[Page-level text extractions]
►
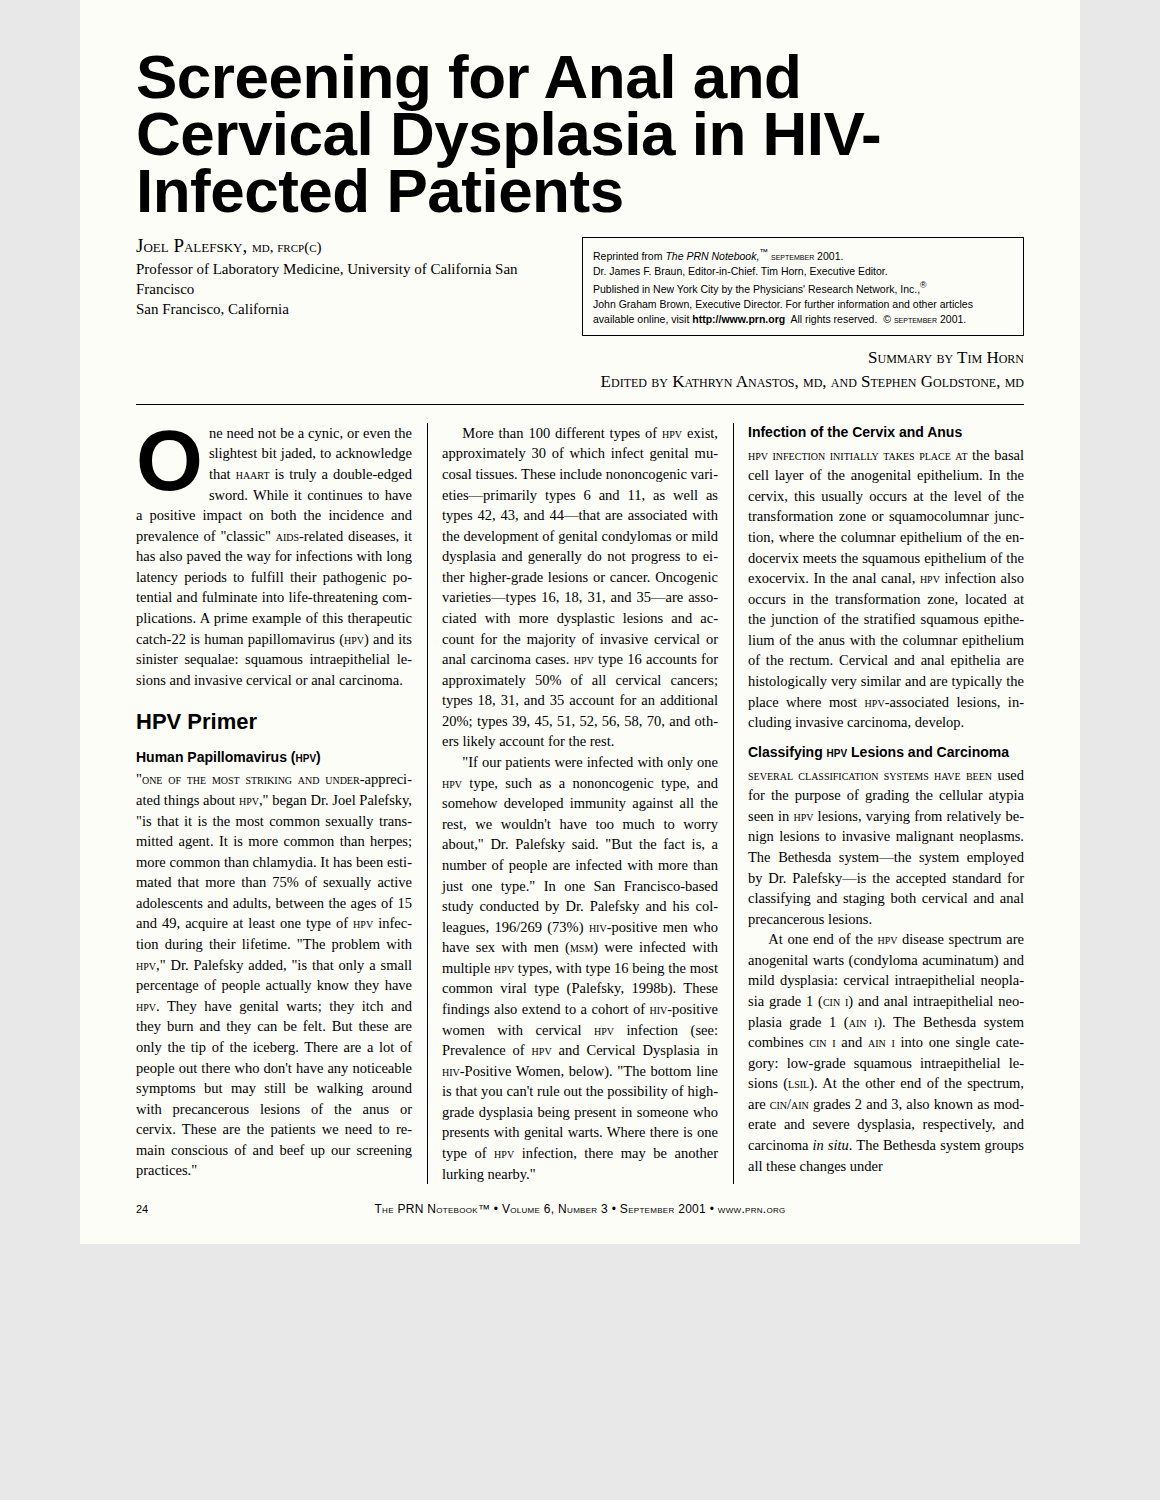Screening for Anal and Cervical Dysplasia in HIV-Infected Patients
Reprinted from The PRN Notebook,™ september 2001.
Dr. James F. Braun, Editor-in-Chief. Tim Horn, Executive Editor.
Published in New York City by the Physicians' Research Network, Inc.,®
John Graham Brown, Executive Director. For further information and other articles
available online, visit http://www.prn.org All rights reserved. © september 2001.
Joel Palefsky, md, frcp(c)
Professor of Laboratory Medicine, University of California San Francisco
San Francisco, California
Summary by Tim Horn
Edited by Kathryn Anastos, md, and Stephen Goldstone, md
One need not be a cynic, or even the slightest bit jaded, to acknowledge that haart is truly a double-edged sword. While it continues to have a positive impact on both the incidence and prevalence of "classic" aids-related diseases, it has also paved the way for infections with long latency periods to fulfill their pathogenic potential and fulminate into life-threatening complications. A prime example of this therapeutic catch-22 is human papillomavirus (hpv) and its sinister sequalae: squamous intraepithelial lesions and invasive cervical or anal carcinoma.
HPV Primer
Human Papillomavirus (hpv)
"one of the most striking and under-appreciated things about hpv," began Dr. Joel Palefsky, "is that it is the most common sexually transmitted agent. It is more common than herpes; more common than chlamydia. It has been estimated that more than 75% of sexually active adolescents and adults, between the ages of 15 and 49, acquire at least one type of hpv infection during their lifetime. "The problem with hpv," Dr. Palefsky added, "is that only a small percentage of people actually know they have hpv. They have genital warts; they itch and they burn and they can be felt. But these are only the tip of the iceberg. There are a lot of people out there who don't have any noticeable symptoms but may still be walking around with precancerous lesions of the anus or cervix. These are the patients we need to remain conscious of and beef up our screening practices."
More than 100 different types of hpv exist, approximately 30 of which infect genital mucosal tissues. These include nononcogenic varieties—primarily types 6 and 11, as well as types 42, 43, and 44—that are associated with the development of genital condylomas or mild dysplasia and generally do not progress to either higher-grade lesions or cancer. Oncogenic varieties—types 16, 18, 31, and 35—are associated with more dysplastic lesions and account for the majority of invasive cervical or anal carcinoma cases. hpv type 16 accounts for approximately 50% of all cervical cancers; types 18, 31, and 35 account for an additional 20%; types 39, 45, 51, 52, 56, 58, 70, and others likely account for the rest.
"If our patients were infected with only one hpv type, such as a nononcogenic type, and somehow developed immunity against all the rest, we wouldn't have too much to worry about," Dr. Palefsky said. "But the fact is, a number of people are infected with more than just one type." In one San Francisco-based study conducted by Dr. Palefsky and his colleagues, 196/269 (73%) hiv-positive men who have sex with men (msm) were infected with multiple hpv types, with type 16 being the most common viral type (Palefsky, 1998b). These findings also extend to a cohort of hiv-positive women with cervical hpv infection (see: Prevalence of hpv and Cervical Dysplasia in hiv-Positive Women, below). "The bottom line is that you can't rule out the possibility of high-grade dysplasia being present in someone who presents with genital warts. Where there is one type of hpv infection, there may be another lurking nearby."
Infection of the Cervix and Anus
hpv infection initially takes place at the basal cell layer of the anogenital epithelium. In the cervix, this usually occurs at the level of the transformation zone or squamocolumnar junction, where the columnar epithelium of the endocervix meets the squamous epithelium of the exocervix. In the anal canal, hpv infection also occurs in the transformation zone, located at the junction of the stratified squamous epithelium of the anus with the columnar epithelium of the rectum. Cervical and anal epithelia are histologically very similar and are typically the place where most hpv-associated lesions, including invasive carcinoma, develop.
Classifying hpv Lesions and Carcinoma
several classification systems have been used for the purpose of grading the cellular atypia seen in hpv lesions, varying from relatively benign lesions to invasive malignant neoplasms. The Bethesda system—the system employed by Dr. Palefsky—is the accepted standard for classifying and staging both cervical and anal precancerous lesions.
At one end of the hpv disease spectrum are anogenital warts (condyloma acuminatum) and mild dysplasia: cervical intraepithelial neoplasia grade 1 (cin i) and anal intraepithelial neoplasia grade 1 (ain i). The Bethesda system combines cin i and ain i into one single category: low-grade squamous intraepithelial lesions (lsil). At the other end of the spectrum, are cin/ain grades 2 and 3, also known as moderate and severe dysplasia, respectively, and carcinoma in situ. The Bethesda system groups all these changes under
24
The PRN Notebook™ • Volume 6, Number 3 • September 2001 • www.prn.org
◄
►
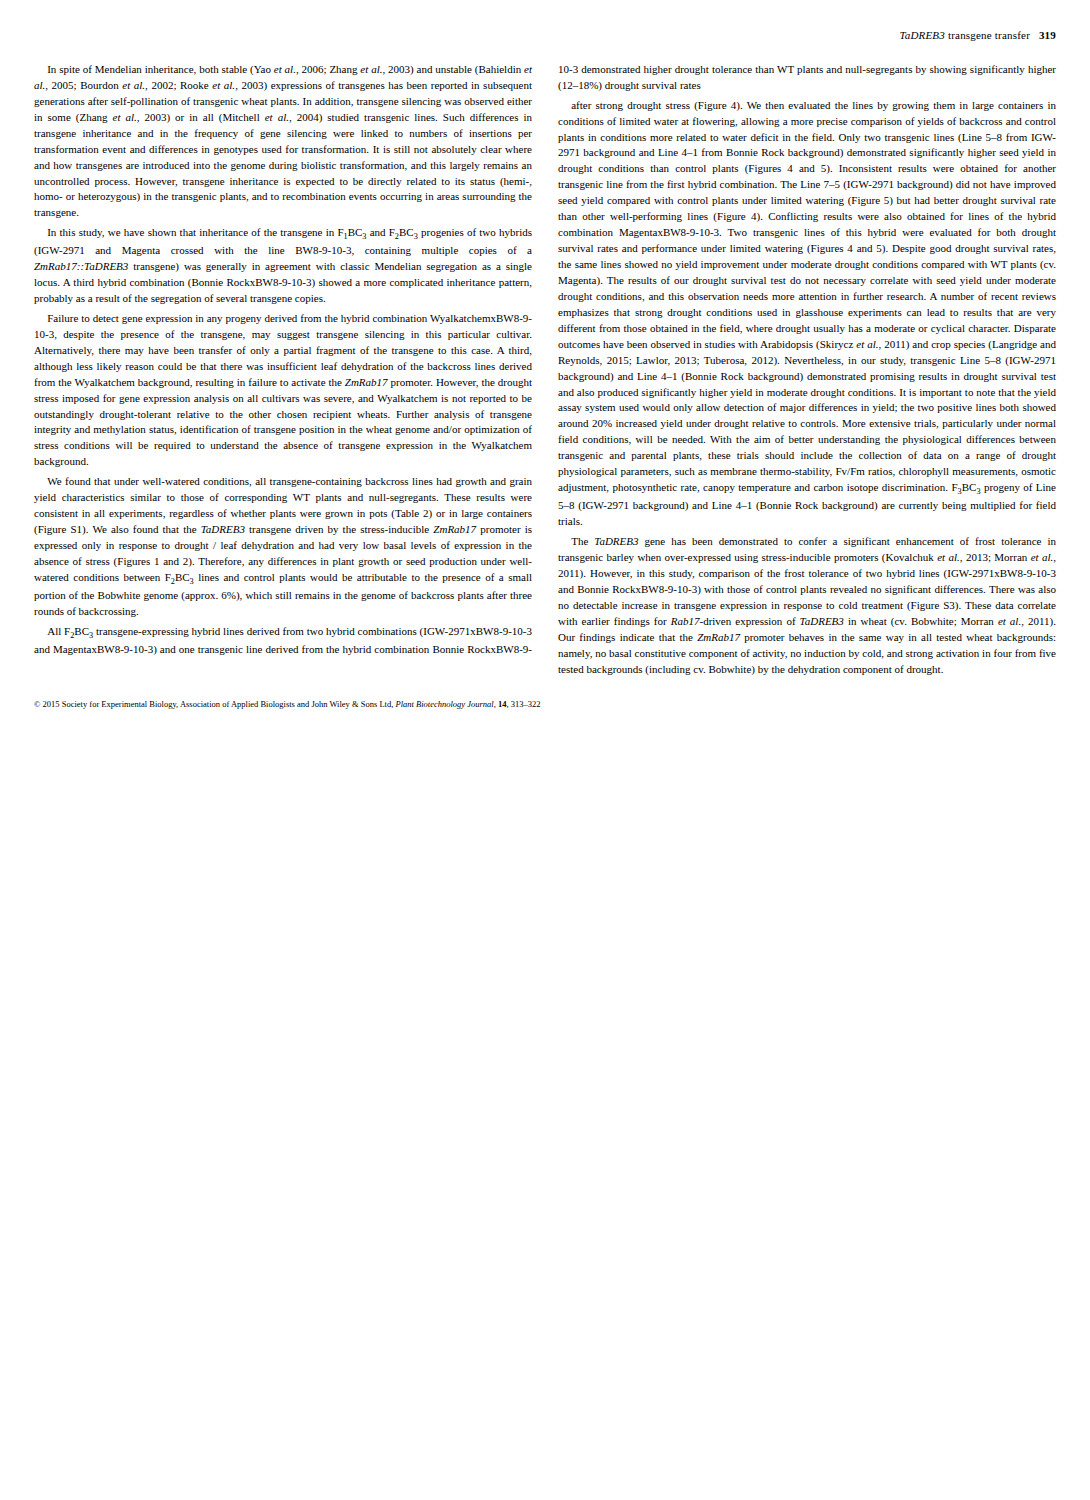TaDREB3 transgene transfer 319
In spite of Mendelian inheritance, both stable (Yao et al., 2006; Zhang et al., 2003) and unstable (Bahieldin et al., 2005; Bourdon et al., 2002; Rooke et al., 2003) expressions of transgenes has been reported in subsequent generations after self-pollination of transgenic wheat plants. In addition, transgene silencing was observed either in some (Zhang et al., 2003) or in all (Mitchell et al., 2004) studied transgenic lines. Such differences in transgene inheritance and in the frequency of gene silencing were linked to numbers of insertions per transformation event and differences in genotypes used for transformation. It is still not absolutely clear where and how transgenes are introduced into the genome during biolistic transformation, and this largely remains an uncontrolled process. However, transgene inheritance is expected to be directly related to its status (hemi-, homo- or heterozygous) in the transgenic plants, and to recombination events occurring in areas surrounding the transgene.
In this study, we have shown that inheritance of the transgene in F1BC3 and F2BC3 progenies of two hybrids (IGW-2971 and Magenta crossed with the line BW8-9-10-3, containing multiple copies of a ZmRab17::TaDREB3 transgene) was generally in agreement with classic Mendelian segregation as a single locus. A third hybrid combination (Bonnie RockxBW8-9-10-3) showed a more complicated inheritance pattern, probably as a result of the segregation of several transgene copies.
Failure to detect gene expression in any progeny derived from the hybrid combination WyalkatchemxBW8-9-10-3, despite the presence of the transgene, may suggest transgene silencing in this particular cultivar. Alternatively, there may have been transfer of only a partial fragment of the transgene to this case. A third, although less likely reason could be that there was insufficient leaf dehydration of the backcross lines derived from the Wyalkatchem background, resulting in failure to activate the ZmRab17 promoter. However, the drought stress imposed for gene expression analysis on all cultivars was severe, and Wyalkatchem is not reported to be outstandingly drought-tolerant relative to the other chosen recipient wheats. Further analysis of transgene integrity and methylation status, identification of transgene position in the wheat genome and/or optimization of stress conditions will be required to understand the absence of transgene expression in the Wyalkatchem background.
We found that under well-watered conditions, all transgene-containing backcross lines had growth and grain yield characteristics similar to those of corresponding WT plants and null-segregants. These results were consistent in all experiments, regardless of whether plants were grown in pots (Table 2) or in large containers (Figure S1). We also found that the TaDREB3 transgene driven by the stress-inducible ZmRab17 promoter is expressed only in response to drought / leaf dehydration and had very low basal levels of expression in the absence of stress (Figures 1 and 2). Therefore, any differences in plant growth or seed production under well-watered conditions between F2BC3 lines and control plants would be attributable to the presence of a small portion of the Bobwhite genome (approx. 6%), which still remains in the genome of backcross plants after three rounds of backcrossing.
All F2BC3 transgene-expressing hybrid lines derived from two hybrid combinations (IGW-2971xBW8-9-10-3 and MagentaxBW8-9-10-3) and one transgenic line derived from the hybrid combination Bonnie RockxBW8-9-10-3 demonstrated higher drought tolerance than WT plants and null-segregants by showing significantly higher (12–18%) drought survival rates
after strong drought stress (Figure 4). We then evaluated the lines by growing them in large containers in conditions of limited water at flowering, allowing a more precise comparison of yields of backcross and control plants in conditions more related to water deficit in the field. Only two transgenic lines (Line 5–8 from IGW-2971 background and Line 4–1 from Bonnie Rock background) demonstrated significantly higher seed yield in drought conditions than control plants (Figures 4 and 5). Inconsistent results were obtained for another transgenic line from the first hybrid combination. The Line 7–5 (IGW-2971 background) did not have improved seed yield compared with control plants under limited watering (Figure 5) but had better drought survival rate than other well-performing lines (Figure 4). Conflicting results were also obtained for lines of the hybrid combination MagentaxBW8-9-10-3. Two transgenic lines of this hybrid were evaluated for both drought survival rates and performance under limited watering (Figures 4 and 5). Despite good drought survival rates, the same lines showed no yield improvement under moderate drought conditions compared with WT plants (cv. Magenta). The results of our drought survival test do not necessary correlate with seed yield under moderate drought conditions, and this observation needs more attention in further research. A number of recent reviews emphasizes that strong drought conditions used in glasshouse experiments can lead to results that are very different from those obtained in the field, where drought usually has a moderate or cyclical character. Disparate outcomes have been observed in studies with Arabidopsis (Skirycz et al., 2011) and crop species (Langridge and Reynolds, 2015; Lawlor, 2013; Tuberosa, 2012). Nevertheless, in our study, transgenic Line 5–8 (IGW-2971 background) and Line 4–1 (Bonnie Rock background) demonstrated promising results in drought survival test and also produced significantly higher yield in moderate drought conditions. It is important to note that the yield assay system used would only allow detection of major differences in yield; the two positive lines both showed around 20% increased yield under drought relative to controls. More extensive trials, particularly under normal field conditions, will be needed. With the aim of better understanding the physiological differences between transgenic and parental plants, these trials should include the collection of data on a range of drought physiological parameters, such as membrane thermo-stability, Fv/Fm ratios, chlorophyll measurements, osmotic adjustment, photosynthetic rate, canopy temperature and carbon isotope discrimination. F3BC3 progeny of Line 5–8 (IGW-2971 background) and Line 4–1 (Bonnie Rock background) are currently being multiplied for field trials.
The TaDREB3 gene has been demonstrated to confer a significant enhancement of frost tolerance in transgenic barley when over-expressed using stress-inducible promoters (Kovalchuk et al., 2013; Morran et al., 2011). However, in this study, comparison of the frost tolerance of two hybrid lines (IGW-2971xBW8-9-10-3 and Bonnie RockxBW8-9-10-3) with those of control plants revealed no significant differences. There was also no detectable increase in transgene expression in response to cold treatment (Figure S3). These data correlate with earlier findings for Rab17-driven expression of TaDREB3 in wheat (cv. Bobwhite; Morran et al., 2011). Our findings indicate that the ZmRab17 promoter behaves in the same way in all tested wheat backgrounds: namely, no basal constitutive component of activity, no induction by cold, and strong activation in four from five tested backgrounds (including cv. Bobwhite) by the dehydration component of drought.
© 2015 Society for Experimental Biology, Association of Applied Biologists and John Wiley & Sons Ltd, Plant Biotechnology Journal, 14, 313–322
◄
►
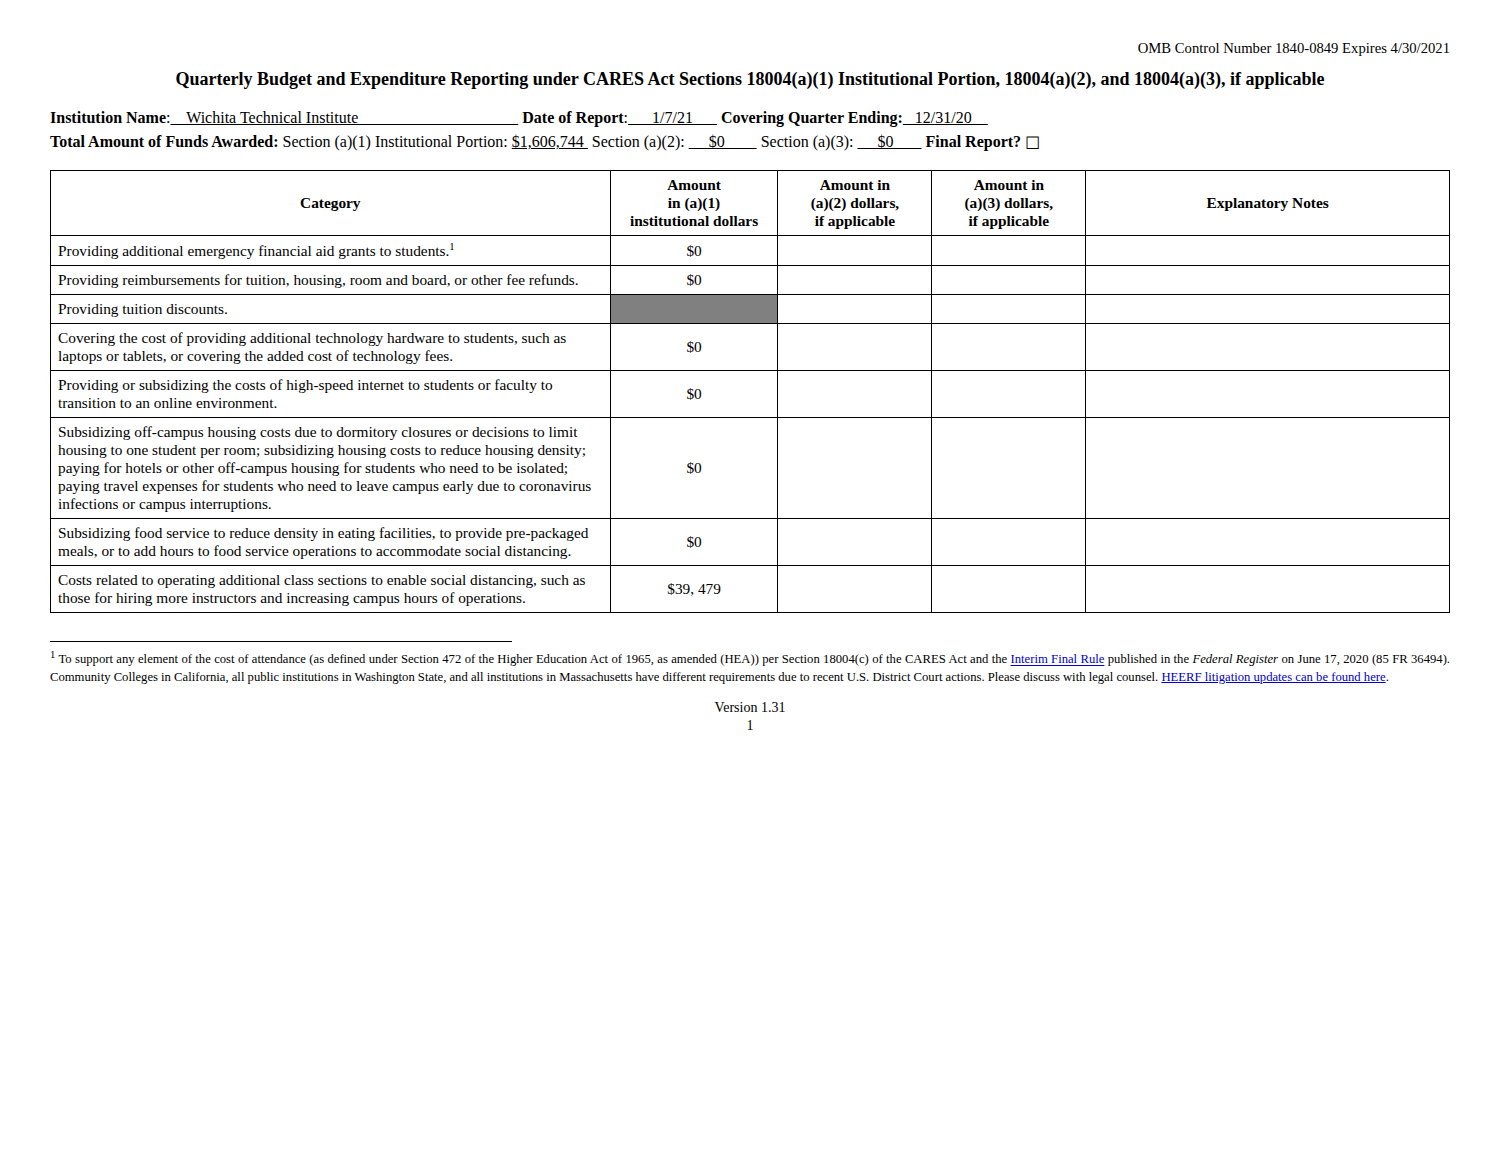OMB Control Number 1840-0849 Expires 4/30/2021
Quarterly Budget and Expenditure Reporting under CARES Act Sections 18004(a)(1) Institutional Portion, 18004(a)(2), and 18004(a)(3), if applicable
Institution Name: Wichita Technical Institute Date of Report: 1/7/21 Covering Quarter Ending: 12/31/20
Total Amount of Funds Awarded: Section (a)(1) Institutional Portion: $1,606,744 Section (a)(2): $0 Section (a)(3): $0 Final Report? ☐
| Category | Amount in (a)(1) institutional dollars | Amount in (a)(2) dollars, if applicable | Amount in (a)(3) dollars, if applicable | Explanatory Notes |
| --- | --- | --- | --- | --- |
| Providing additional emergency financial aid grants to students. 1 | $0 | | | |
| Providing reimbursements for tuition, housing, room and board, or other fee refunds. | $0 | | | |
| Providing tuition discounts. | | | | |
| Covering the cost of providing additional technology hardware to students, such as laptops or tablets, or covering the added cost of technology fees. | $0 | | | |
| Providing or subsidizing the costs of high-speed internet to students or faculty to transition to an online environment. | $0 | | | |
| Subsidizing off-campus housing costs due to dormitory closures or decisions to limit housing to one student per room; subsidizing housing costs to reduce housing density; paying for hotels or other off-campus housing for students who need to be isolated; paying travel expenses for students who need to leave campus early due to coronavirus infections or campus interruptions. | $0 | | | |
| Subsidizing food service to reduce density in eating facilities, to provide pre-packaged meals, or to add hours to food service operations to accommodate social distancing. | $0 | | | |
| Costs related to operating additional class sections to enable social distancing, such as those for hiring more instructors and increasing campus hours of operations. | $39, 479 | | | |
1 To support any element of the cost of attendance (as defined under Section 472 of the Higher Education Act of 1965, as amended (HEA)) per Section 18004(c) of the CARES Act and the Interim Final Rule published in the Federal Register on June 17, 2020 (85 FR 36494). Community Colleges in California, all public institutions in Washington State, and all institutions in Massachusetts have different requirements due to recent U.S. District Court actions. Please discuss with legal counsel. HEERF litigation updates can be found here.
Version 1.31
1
◄
> _ASSIGNED TASK_: What number of lines in the records hold "density"? Reply with that number alone.

> _SOLUTION TO THIS EXERCISE_: 2